Remembering, he fell back into his sobs. He knew that faith was supposed to make him feel better, understanding where they were going, but he couldn’t help it. All he knew was that he was alone in mortality. Elisabeth had been free-willed, wild, and even a bit crazy, but she had always kept him going. Her hope and cheerfulness had always had them going strong, even after their father died. Now he didn’t know what he was going to do.

He heard a crackling behind him. He spun and found himself face to face with the figure from the church. Expecting to find anger, he saw that the young man’s eyes were swollen and bloodshot. His dark suit was mud-spattered, and his shirt and dark hair were mussed beyond repair. He kept his hands in his pockets, his face dark as he stared at Matthew with a look of obvious hatred. Matthew returned the stare.

“What are you doing here?” he demanded. His eyebrows knit together and his fists tightened, his knuckles white.

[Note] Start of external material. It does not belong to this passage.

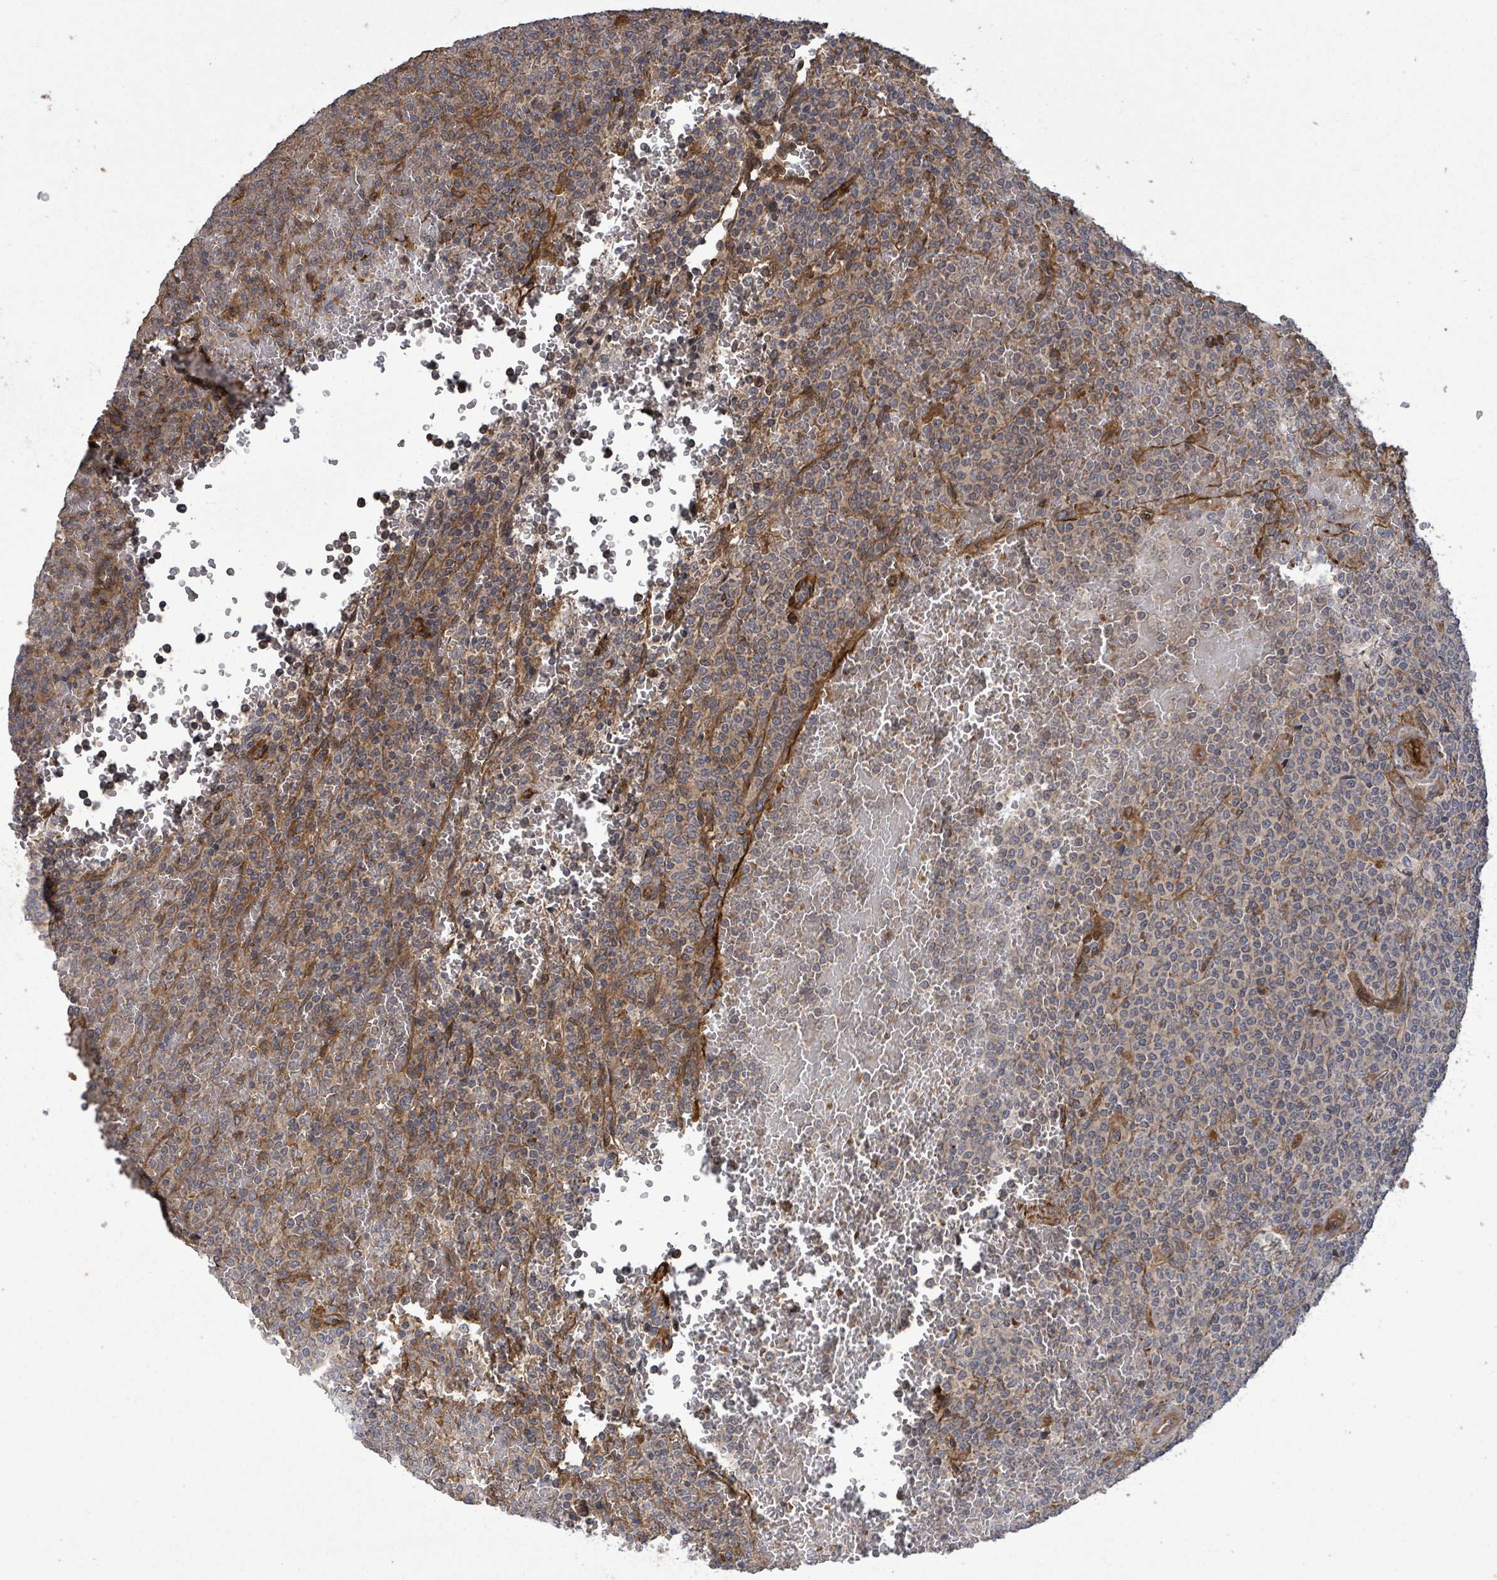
{"staining": {"intensity": "negative", "quantity": "none", "location": "none"}, "tissue": "lymphoma", "cell_type": "Tumor cells", "image_type": "cancer", "snomed": [{"axis": "morphology", "description": "Malignant lymphoma, non-Hodgkin's type, Low grade"}, {"axis": "topography", "description": "Spleen"}], "caption": "An image of human low-grade malignant lymphoma, non-Hodgkin's type is negative for staining in tumor cells.", "gene": "MAP3K6", "patient": {"sex": "male", "age": 60}}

“What do you think I’m doing?” the young man muttered. His voice was barely above a whisper. “I loved her.”

2 comments:

Unknown said...

FIRST ONE! Woo!
Anyway, obviously I want more character developement so all my questions will be answered. And now there are more questions. Sheesh you're good at getting people addicted. One thing though, the description of Ethan's saddness, "He could feel his heart pull just a little bit tighter as he saw the look on Ethan’s face. Such sadness filled his features as could not be borne by anyone else. There were enough words in his eyes to tell the whole story, but he spoke it anyways." I like the first and last sentence, but the one in the middle just doesn't go with the flow of the other two...to me. Honestly, other than that, AMAZING! You left me hanging from the top of a 500 story building.

Anonymous said...

BRittany!! why do you always cut the installments off at the most gripping parts! SEriously, it is like waiting for each new book in the Twilight series! ugh, you know how i hate not being able to finish a book. that's why I read til four in the morning most summer nights. Can you please put the next installment ASAP!!! :) I need to figure out who that guy is!!! thanks -the extremely tall girl who gets upset when someone interrupts her reading of a great story p.s. i agree with lexi's comment about the flow part...the info you're getting across is good but the sentence structure and word choice or something like that just doesn't quite go kapish?
p.s.s. is this going to be a gushy love story with an amy approved ending? aka the epitome of Amy' fav style of books?